### WORK ITEM
Look below for the line containing "right elbow: (223, 357)" and the line containing "left ankle: (594, 649)"; repeat exactly those two lines and all lines between them, and nothing else.

Saved entries:
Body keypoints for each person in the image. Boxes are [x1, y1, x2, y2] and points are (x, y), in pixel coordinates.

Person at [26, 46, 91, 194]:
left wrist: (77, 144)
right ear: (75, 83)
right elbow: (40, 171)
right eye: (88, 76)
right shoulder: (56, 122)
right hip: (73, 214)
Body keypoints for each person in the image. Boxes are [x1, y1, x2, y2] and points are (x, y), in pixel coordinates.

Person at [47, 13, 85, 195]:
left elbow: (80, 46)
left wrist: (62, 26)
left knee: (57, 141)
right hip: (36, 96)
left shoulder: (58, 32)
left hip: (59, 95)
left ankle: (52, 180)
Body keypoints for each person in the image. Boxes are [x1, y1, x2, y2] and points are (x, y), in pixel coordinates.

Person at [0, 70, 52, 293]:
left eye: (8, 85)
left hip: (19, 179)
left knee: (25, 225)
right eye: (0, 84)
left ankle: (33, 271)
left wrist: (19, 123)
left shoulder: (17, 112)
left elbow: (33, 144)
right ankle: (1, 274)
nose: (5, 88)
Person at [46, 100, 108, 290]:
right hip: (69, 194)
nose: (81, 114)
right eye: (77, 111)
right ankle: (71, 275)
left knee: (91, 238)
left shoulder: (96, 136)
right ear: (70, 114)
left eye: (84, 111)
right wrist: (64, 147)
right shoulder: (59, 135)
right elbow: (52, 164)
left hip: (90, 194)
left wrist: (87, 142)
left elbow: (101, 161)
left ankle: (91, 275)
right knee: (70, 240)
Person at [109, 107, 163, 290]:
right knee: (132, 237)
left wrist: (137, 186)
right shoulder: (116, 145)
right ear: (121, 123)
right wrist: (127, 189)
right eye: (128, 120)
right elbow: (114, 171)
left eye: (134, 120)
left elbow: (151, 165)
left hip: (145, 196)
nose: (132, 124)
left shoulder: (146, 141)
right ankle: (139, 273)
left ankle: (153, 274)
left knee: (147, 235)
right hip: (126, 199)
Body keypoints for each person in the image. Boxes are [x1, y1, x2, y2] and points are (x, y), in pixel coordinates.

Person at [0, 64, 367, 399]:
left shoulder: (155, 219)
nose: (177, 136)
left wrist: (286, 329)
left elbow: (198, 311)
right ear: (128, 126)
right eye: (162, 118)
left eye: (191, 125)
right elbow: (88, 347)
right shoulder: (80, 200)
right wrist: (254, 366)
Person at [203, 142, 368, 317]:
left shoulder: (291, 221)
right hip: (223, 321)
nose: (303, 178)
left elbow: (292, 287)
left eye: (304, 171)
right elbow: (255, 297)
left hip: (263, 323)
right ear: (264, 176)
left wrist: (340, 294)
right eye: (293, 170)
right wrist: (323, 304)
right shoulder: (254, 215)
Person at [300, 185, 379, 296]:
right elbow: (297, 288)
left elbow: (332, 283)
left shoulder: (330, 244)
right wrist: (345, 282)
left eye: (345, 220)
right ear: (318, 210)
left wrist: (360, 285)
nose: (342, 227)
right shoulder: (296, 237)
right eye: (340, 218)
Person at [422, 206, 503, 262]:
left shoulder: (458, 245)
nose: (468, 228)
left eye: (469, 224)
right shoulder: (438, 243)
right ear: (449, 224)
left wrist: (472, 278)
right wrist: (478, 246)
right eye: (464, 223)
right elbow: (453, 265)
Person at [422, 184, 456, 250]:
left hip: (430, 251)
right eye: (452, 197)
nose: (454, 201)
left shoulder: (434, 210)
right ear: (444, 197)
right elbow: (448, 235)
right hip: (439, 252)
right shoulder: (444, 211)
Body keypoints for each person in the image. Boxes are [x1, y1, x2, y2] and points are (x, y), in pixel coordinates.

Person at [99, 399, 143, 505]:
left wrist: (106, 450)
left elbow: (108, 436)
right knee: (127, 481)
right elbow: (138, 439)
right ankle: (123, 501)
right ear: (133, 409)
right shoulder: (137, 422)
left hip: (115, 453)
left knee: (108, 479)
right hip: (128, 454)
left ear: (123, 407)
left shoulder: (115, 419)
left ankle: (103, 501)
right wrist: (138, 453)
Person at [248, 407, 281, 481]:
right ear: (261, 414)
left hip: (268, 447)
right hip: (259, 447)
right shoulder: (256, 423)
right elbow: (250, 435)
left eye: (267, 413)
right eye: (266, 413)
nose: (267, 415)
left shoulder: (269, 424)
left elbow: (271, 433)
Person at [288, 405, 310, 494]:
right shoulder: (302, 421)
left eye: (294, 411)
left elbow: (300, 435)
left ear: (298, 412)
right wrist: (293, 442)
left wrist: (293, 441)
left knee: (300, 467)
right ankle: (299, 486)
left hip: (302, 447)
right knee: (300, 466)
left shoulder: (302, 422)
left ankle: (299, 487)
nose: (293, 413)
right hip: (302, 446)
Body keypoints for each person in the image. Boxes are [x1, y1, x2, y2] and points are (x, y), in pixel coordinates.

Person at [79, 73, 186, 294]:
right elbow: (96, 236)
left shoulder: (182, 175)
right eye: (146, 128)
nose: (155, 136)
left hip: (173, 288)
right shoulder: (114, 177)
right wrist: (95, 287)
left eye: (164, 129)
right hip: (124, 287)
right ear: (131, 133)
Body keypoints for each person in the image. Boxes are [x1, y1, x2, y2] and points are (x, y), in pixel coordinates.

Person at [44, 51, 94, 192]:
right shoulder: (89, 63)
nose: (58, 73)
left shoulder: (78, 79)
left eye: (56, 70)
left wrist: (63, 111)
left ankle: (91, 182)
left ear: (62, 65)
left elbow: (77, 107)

...

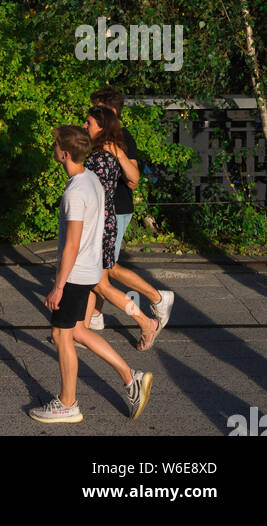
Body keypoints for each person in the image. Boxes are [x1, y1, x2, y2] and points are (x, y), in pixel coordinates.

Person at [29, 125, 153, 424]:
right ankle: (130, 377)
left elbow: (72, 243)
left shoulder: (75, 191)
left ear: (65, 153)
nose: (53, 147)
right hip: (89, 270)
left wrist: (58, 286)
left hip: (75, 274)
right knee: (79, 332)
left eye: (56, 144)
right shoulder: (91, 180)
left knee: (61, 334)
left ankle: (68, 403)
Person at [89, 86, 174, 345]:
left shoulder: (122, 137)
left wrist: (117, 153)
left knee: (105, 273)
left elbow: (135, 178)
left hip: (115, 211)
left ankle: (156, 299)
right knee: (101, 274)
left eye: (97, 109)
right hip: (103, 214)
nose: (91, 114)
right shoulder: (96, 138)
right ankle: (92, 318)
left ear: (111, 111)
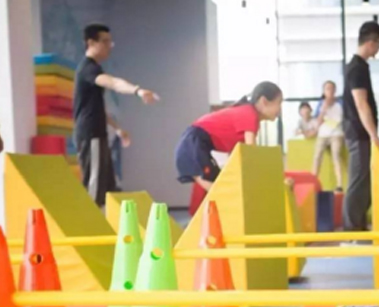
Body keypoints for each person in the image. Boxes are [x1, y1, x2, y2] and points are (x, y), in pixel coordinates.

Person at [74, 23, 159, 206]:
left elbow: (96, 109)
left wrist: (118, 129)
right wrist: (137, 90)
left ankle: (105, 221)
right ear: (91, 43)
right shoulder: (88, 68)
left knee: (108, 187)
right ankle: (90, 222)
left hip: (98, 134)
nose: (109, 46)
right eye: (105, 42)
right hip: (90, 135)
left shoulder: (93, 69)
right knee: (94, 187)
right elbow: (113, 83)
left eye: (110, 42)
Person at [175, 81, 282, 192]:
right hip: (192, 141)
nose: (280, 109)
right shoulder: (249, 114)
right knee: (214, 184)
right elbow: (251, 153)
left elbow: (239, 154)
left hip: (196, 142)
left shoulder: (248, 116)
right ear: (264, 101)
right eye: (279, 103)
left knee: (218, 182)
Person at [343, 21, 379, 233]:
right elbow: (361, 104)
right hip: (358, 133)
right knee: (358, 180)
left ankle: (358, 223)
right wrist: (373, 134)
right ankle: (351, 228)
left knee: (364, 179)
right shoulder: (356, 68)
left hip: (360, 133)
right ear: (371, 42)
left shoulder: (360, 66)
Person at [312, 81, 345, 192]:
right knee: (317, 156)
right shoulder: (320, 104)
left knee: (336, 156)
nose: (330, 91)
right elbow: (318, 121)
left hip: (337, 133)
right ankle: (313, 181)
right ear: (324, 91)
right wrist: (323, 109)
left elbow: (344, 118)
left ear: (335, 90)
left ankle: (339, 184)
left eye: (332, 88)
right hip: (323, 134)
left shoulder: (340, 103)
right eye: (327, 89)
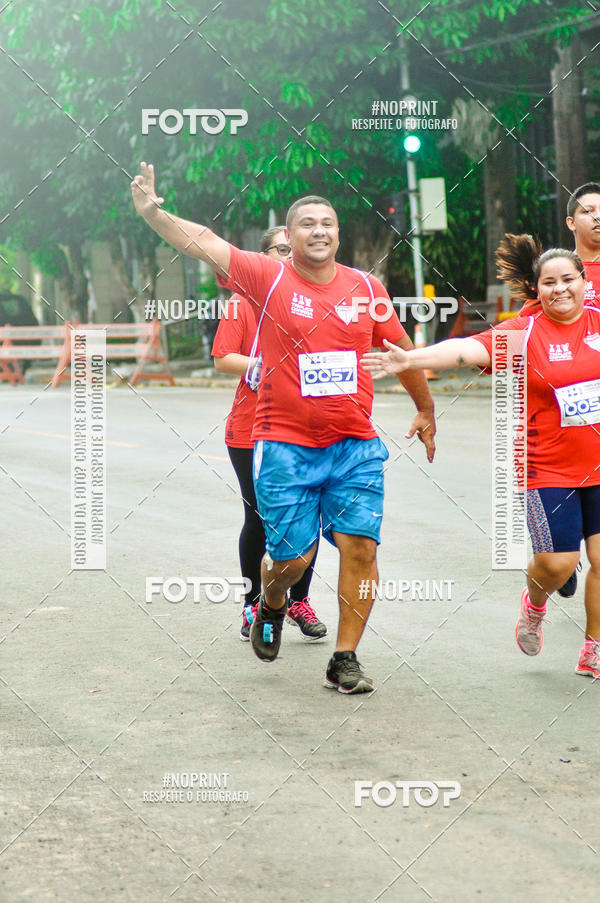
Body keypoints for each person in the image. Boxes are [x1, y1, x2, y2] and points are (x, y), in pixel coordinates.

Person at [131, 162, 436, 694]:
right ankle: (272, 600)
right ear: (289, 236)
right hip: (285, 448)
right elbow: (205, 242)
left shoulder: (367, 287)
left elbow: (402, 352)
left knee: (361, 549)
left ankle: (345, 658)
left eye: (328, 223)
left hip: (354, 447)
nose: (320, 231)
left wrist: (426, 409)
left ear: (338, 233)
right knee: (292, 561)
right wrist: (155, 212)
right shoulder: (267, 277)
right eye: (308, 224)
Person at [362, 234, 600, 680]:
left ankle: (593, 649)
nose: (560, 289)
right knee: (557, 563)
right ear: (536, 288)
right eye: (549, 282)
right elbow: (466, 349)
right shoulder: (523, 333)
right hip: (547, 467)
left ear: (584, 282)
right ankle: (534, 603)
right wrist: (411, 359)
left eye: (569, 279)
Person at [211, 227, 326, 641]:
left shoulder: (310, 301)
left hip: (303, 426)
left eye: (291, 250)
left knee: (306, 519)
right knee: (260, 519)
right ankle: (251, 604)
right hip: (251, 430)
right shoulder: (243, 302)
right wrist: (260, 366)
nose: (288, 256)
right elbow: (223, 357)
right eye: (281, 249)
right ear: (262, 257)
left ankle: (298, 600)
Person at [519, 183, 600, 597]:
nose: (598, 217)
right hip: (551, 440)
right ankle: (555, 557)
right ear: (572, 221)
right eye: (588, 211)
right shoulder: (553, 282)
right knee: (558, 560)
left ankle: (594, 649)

### EXERCISE RESULT
right elbow: (223, 357)
right eye: (281, 249)
right ear: (262, 257)
left ankle: (298, 600)
Person at [519, 183, 600, 597]:
nose: (598, 217)
right hip: (551, 440)
right ankle: (555, 557)
right ear: (572, 221)
right eye: (588, 211)
right shoulder: (553, 282)
right knee: (558, 560)
left ankle: (594, 649)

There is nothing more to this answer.